What is required ::
Identify every line in the items below that contains the word "каждый", and copy each such line in full.

Data for analysis ::
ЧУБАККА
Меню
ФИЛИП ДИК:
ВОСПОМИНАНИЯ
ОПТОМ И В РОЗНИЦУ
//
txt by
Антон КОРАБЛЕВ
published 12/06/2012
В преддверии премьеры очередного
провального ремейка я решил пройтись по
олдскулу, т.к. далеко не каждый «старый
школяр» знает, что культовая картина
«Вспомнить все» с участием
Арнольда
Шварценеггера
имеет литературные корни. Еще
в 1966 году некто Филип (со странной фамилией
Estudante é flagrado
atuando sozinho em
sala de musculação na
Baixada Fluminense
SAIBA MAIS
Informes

...

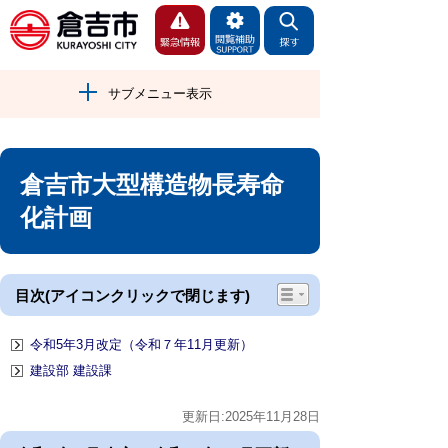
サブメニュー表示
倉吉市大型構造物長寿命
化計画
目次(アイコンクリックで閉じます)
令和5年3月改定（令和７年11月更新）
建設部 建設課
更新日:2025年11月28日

Task solution ::
олдскулу, т.к. далеко не каждый «старый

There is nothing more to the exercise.